Benchmarking model 2 first: tested on depth of 5 up to 6 qubits, up to depth of 15 on 3 qubits. Handles great on my laptop and will run rigrous test with model 2.1 simplification when I get back from Germany.
Realized major impracticality: adds more RP blocks even if no CNOTs: only add if 1) there are no gates yet or 2) there is a CNOT currently as the last item in the qubit list. Fixed this, and this increases speed by quite a bit.
Reminder: all in elegans_adapt2.py
Fixed issue with sample circuits 4-9. Model 2 can now effectively handle [some rotation] CNOT [some rotation] and CNOT [rotation] in any order on the qubits. Will implement simplification on each individual RP section tomorrow.
Wrote new Circuit class in circuit.py to handle storage, updating of genes and conversion to unitary. Implemented in elegans_adapt2.py for the iterative learning circuit. Started test_circuits.py which is a framework for simulating the circuits and actually experimentally testing them using Qiskit.
Developed "learning circuit" in elegans_new.py using the Pauli spin, P, CNOT. Also built a genetic algorithm in ga.py.

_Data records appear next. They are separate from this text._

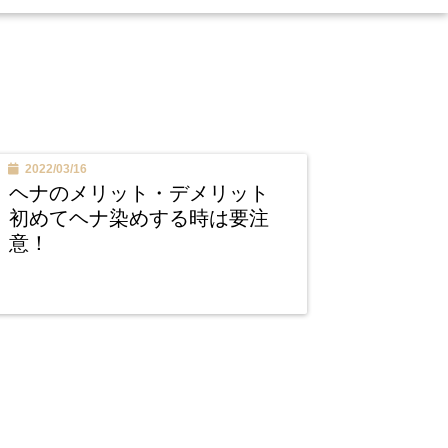
2022/03/16
ヘナのメリット・デメリット
初めてヘナ染めする時は要注
意！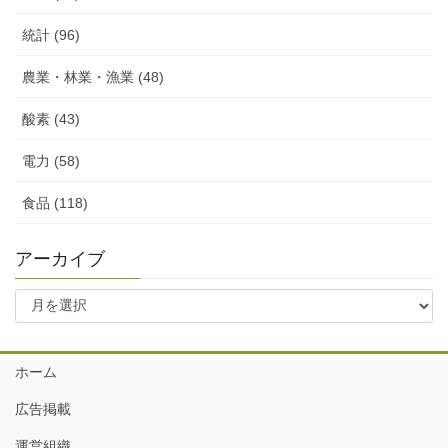
統計 (96)
農業・林業・漁業 (48)
酸素 (43)
電力 (58)
食品 (118)
アーカイブ
ア
ー
カ
イ
ホーム
ブ
広告掲載
運営組織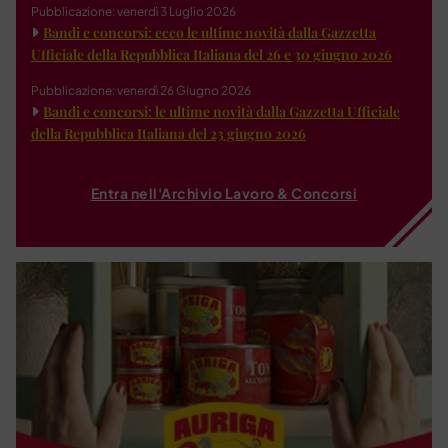
Pubblicazione: venerdì 3 Luglio 2026
Bandi e concorsi: ecco le ultime novità dalla Gazzetta
Ufficiale della Repubblica Italiana del 26 e 30 giugno 2026
Pubblicazione: venerdì 26 Giugno 2026
Bandi e concorsi: le ultime novità dalla Gazzetta Ufficiale
della Repubblica Italiana del 23 giugno 2026
Entra nell'Archivio Lavoro & Concorsi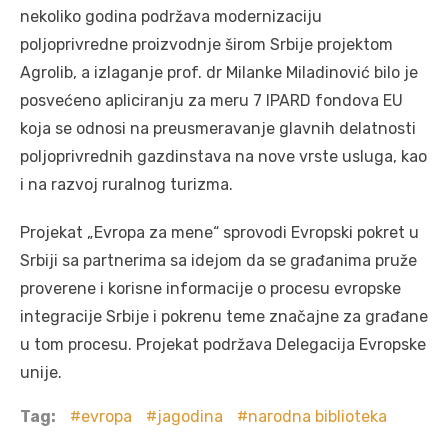
nekoliko godinа podržаvа modernizаciju
poljoprivredne proizvodnje širom Srbije projektom
Agrolib, а izlаgаnje prof. dr Milаnke Milаdinović bilo je
posvećeno аplicirаnju zа meru 7 IPARD fondovа EU
kojа se odnosi nа preusmerаvаnje glаvnih delаtnosti
poljoprivrednih gаzdinstаvа nа nove vrste uslugа, kаo
i nа rаzvoj rurаlnog turizmа.
Projekаt „Evropа zа mene“ sprovodi Evropski pokret u
Srbiji sа pаrtnerimа sа idejom dа se grаđаnimа pruže
proverene i korisne informаcije o procesu evropske
integrаcije Srbije i pokrenu teme znаčаjne zа grаđаne
u tom procesu. Projekаt podržаvа Delegаcijа Evropske
unije.
Tag:
evropa
jagodina
narodna biblioteka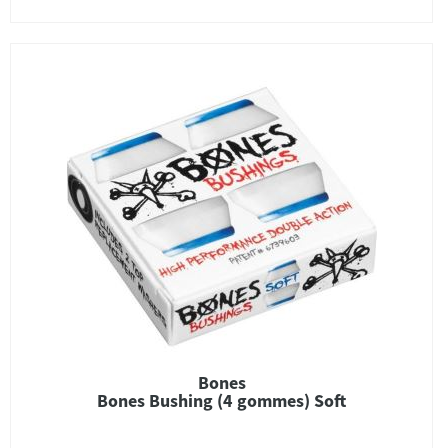
Bones
Bones Bushing (4 gommes) Soft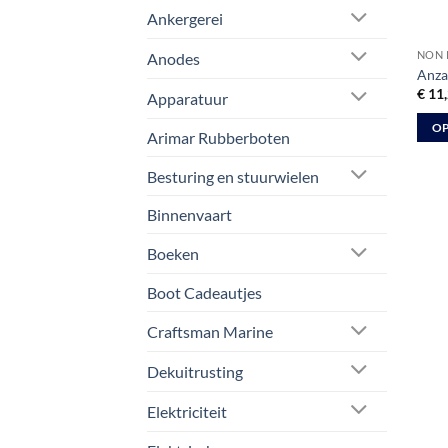
Ankergerei
NON 
Anodes
Anza
€
11,
Apparatuur
OP
Arimar Rubberboten
Dit
prod
Besturing en stuurwielen
heeft
Binnenvaart
meer
varia
Boeken
Deze
optie
Boot Cadeautjes
kan
Craftsman Marine
geko
word
Dekuitrusting
op
de
Elektriciteit
prod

Adapting elegans_new.py to cirq in elegans_cirq.py to better study the circuits with CNOTs--since if we do not allow any CNOTs, a circuit of only 4N for N qubits can learn a circuit of arbitrary depth.
As of the LO, the code I am using is syk.py to generate the Majorana operators and SYK Hamiltonians. interact_jg.py adapts Jafferis and Gao et al to implement the wormhole teleportation protocol.